The project uses Git for version-control, and the master repository is at https://github.com/jython/jython, You should clone this repository to create a buildable copy of the latest state of the Jython source. The previously authoritative repository at https://hg.python.org/jython is not now in use, remaining frozen at v2.7.2.

Build using ant for development

Jython is normally built using ant. It is necessary to have Ant and at least a Java 8 SDK on the path. To build Jython in development, we generally use the command:

ant

This leaves an executable in dist/bin that you may run from the check-out root with:

dist/bin/jython

Other ant targets exist, notably clean, and jar.

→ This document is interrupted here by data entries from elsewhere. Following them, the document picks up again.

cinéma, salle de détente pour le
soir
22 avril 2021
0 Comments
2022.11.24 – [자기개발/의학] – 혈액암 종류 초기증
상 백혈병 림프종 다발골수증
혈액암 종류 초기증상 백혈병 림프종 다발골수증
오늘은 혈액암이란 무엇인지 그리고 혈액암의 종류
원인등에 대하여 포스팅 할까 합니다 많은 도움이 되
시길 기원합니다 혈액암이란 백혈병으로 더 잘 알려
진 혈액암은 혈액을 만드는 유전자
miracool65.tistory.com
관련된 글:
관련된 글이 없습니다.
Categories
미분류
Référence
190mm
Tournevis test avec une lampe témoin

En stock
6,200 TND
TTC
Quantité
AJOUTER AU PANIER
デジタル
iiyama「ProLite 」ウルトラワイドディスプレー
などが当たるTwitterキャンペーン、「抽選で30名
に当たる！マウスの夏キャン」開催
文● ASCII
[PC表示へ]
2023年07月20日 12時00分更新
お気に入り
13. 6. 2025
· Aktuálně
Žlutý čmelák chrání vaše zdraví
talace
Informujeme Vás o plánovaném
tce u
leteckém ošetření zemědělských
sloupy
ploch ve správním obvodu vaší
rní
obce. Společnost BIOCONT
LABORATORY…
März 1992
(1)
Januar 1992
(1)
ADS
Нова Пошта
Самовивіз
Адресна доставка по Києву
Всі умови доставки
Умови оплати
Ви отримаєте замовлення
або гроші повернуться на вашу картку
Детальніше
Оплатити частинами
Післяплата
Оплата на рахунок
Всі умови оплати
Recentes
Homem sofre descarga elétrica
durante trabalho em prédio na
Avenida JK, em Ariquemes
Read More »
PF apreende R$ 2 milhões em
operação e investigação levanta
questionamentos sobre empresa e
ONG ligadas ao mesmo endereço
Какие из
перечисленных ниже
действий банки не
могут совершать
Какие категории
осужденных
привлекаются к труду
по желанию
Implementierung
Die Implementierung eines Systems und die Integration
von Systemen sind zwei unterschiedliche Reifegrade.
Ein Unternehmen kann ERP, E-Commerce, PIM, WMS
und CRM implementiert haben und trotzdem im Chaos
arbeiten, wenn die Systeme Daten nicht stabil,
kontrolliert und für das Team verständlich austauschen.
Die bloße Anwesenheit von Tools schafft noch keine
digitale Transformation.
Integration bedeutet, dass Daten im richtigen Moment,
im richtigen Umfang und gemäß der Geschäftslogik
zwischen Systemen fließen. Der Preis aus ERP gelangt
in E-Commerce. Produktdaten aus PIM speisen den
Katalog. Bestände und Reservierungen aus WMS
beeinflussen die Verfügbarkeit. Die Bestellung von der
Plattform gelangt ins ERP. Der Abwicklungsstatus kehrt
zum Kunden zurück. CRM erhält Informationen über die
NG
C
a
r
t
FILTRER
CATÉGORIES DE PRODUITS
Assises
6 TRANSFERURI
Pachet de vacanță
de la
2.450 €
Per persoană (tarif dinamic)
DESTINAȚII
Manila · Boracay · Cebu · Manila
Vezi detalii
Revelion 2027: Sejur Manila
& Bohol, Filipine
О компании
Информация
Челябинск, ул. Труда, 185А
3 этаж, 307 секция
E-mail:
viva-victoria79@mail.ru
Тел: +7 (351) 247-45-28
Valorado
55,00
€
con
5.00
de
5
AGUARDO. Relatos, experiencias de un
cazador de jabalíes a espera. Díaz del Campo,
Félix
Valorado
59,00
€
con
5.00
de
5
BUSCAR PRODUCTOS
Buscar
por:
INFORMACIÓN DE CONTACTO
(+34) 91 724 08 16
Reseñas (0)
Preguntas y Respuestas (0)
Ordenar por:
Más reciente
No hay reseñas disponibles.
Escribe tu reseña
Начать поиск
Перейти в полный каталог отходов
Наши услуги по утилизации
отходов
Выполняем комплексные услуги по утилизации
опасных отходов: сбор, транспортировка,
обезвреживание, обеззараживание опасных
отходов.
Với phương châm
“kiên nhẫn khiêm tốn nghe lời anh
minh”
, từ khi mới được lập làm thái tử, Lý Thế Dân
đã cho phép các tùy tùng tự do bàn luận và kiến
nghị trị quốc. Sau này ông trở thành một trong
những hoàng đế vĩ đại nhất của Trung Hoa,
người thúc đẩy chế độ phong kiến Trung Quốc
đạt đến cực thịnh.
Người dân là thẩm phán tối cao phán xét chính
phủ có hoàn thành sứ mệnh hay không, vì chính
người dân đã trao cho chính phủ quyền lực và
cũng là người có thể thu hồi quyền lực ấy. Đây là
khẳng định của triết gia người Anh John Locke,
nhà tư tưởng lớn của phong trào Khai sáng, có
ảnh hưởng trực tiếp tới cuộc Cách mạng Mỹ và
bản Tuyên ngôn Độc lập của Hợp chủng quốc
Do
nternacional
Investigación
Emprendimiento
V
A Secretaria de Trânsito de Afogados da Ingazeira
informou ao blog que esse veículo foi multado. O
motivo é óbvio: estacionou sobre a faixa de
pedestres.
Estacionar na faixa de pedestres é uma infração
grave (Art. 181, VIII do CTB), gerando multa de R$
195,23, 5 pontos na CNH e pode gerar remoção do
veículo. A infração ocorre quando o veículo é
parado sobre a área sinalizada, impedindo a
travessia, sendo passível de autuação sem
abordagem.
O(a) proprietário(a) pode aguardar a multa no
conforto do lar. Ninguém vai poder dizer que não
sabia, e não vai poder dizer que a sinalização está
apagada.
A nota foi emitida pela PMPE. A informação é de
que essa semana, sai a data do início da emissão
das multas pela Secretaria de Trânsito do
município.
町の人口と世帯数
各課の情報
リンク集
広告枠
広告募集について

You can test your build of Jython (by running the regression tests), with the command:

dist/bin/jython -m test.regrtest -e -m regrtest_memo.txt

Build an installer using ant

If you want to install a snapshot build of Jython, use the command:

ant installer

This will leave you with a snapshot installer JAR in dist, that you can run with:

java -jar jython-installer.jar

for the graphical installer, or:

java -jar jython-installer.jar --console

For the console version. (A --help option gives you the full story.)

Build a JAR using Gradle

Experimentally, we have a Gradle build that results in a family of JARs, and a POM. This is intended to provide the Jython core in a form that Gradle and Maven users can consume as a dependency. Invoke this with:

PS> .\gradlew publish

and a JAR and POM are delivered to .build2\repo

Whereas the JARs delivered by the installer are somewhat "fat", embedding certain dependencies in shaded (renamed) form, the JAR from the Gradle build is "spare" and cites its dependencies externally through a POM. The project would like to know if this is being done suitably for downstream use.